§ WRITTEN TASK
Reproduce every line of the material below character for character, with its spacing, punctuation, and spelling unchanged.
RECORDS FOR THE EXERCISE below:
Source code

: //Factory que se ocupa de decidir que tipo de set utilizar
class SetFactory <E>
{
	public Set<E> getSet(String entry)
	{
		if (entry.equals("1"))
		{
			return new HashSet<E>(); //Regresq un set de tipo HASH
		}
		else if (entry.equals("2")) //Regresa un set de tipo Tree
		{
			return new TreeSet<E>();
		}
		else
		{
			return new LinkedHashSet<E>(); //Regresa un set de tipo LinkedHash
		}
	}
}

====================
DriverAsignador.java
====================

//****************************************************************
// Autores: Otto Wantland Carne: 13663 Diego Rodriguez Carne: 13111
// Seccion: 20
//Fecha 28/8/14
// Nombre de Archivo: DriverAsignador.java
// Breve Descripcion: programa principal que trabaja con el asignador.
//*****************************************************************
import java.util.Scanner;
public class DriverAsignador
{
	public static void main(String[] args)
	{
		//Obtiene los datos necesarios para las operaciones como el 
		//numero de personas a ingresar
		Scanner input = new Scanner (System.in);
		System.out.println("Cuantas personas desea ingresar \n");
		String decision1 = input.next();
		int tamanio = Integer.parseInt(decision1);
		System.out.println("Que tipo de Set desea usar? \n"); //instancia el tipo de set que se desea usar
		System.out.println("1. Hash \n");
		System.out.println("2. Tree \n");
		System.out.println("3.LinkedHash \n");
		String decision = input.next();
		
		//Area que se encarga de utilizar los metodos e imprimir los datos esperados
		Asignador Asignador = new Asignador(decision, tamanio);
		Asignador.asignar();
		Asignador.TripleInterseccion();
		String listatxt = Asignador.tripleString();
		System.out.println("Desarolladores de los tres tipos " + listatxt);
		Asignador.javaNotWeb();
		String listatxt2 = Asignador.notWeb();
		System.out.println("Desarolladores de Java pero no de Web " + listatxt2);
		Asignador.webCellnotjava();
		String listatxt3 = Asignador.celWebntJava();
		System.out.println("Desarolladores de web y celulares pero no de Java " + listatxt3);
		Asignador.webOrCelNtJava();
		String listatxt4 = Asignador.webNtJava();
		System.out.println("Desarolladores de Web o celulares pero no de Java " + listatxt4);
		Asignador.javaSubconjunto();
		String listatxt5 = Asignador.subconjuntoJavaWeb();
End of RECORDS FOR THE EXERCISE.
§ SOLUTION TO THIS PROBLEM
Source code

: //Factory que se ocupa de decidir que tipo de set utilizar
class SetFactory <E>
{
	public Set<E> getSet(String entry)
	{
		if (entry.equals("1"))
		{
			return new HashSet<E>(); //Regresq un set de tipo HASH
		}
		else if (entry.equals("2")) //Regresa un set de tipo Tree
		{
			return new TreeSet<E>();
		}
		else
		{
			return new LinkedHashSet<E>(); //Regresa un set de tipo LinkedHash
		}
	}
}

====================
DriverAsignador.java
====================

//****************************************************************
// Autores: Otto Wantland Carne: 13663 Diego Rodriguez Carne: 13111
// Seccion: 20
//Fecha 28/8/14
// Nombre de Archivo: DriverAsignador.java
// Breve Descripcion: programa principal que trabaja con el asignador.
//*****************************************************************
import java.util.Scanner;
public class DriverAsignador
{
	public static void main(String[] args)
	{
		//Obtiene los datos necesarios para las operaciones como el 
		//numero de personas a ingresar
		Scanner input = new Scanner (System.in);
		System.out.println("Cuantas personas desea ingresar \n");
		String decision1 = input.next();
		int tamanio = Integer.parseInt(decision1);
		System.out.println("Que tipo de Set desea usar? \n"); //instancia el tipo de set que se desea usar
		System.out.println("1. Hash \n");
		System.out.println("2. Tree \n");
		System.out.println("3.LinkedHash \n");
		String decision = input.next();
		
		//Area que se encarga de utilizar los metodos e imprimir los datos esperados
		Asignador Asignador = new Asignador(decision, tamanio);
		Asignador.asignar();
		Asignador.TripleInterseccion();
		String listatxt = Asignador.tripleString();
		System.out.println("Desarolladores de los tres tipos " + listatxt);
		Asignador.javaNotWeb();
		String listatxt2 = Asignador.notWeb();
		System.out.println("Desarolladores de Java pero no de Web " + listatxt2);
		Asignador.webCellnotjava();
		String listatxt3 = Asignador.celWebntJava();
		System.out.println("Desarolladores de web y celulares pero no de Java " + listatxt3);
		Asignador.webOrCelNtJava();
		String listatxt4 = Asignador.webNtJava();
		System.out.println("Desarolladores de Web o celulares pero no de Java " + listatxt4);
		Asignador.javaSubconjunto();
		String listatxt5 = Asignador.subconjuntoJavaWeb();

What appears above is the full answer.